Meredith is at it again.....
NEW YORK (MarketWatch) -- Investment banks will continue to face pressure on their core businesses, Oppenheimer & Co. analyst Meredith Whitney said Tuesday as she slashed estimates for Merrill Lynch, Lehman Brothers, Morgan Stanley and Goldman Sachs.
Banking giants face an outlook that is "far more bleak than that reflected in the market," Whitney warned in a note to clients.
"With less than three weeks until the end of the fiscal second quarter, the global capital markets activity for the quarter shows continued weakness,'' Whitney wrote.
As a result, she trimmed earnings estimates for the four investment firms by an average of 41% for the second quarter, by nearly 50% for the full year and by 20% for 2009....
...And now, a new problem
In Tuesday's research note, Whitney said banks face a new problem: Many have yet to fully digest the temporary gains they earned as prices for credit-default swaps, or CDSs, rose in the first quarter but subsequently lost when prices fell in the second quarter.

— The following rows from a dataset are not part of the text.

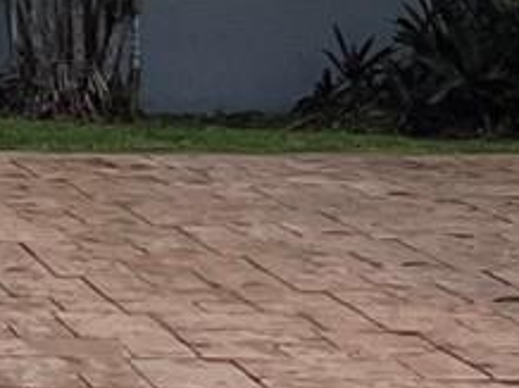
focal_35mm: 191
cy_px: -462
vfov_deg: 7.4
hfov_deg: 9.2
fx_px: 2861
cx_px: -745
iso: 320
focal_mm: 5.7
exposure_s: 1/60
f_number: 1.5
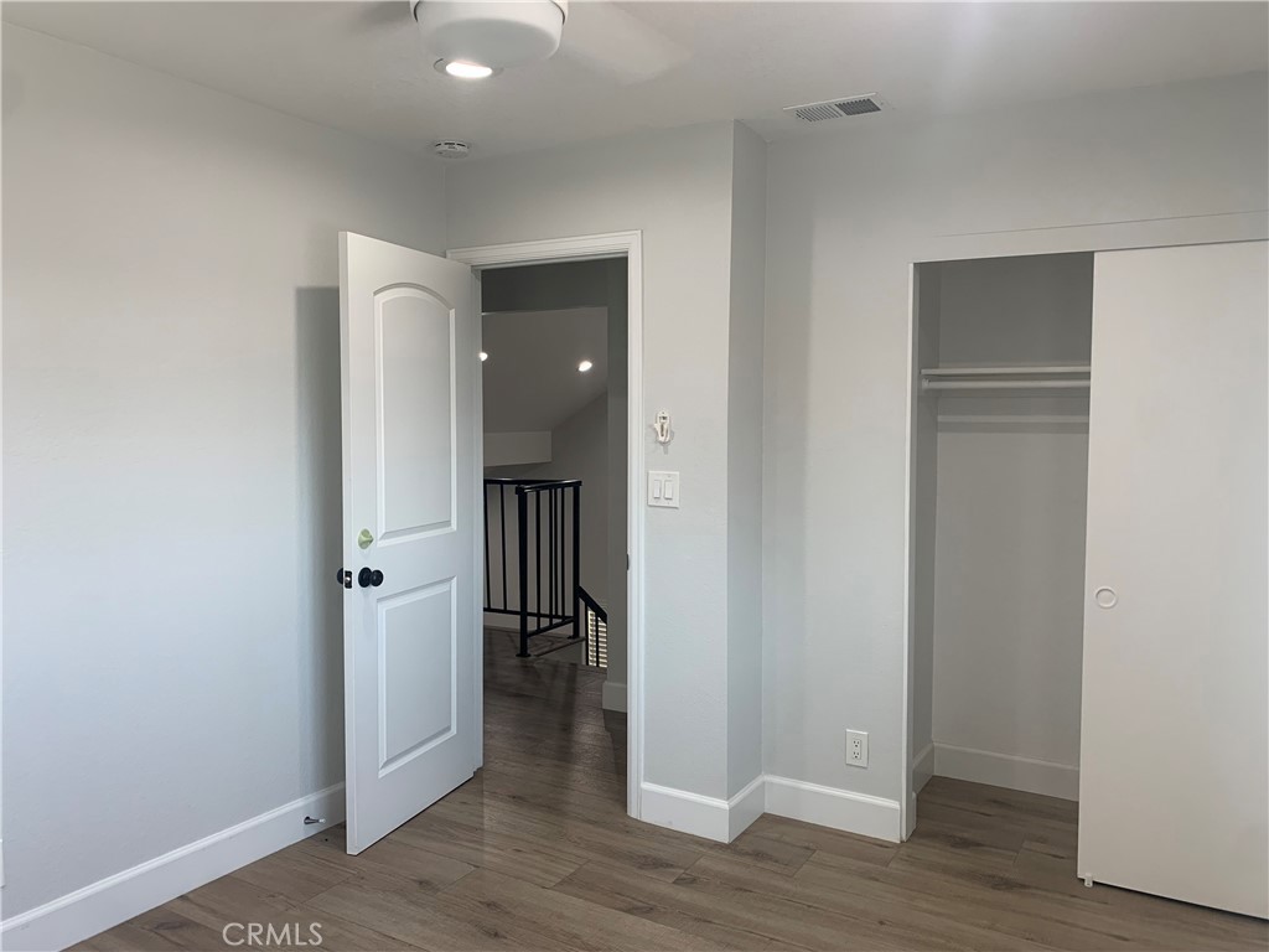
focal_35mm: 26
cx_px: 634
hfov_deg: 67.3
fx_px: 953
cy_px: 476
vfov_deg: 53.1
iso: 64
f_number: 1.8
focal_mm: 4.25
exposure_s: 1/120
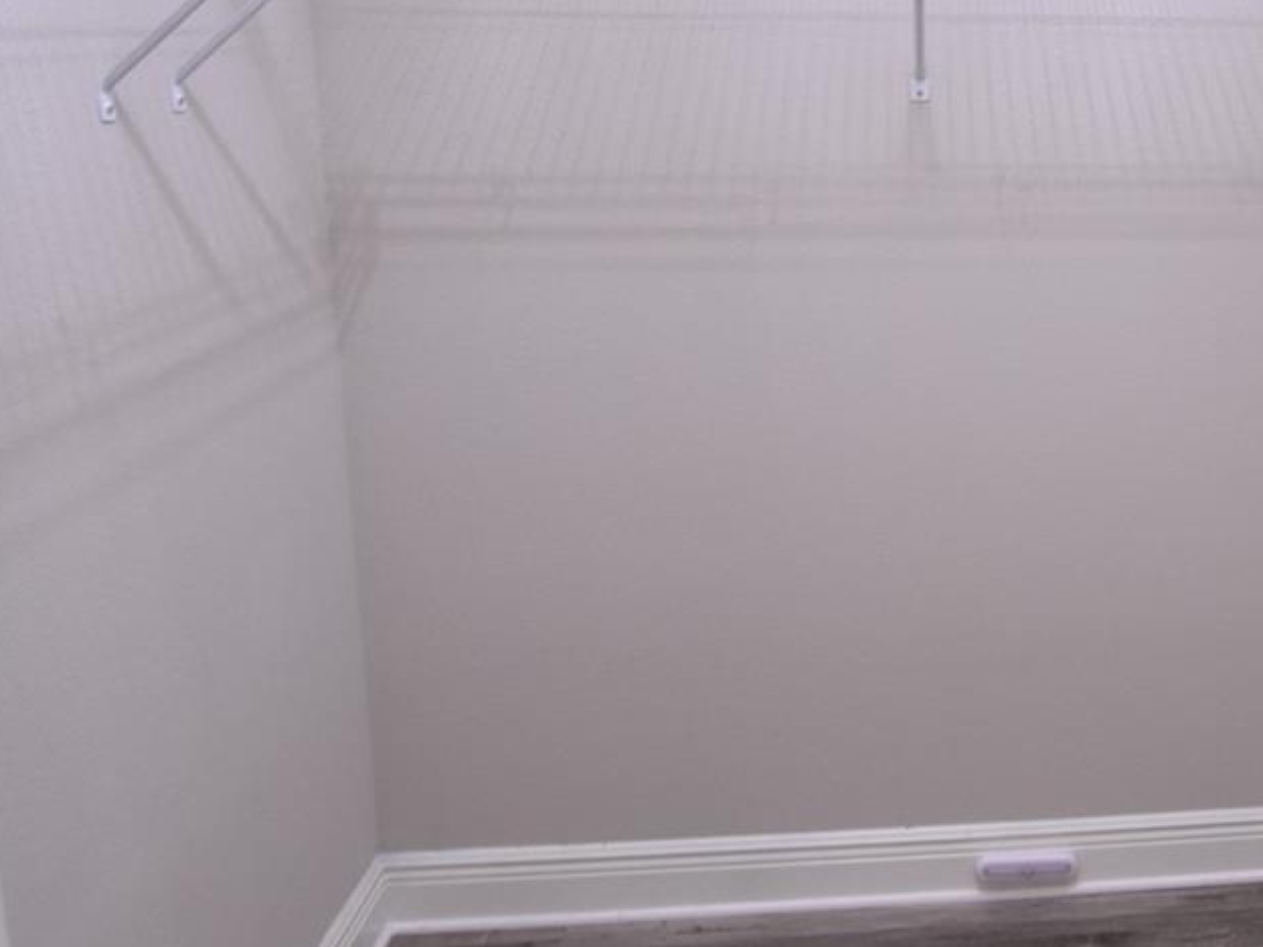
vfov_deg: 37.9
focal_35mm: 37
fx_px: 1350
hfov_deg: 46.3
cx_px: 1087
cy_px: 267
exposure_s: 1/30
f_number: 3.5
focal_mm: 10
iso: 800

Those losses could be bad news for investors who may have counted on an end in sight after last year's string of multibillion-dollar write-downs. Banks have been forced to write down more than $300 billion on bad bets in the mortgage market after a tanking housing market and global credit crunch made many of those investments virtually worthless....
... "Based upon the action in CDS spreads so far this quarter, we believe the brokers' earnings will face sizable headwinds from the reversal of revenues resulting from the spread narrowing of firms' CDS spreads," Whitney said.
She added that the effects of the global credit crisis will continue to reverberate throughout the market, making it unlikely banks will see significant gains anytime soon. That could put pressure on share prices and spell trouble for investors, she said....
... She said in a Bloomberg Television interview on Monday that Vikram Pandit, Citigroup's chief executive, faces in a uphill battle in returning the company to a stable position.
"I think it's an impossible feat," Whitney said in the interview. "They don't have the revenue power, they don't have the earnings power in so many of their businesses."
Referring to the famed physicist, she added: "Even Stephen Hawking could not pull this off."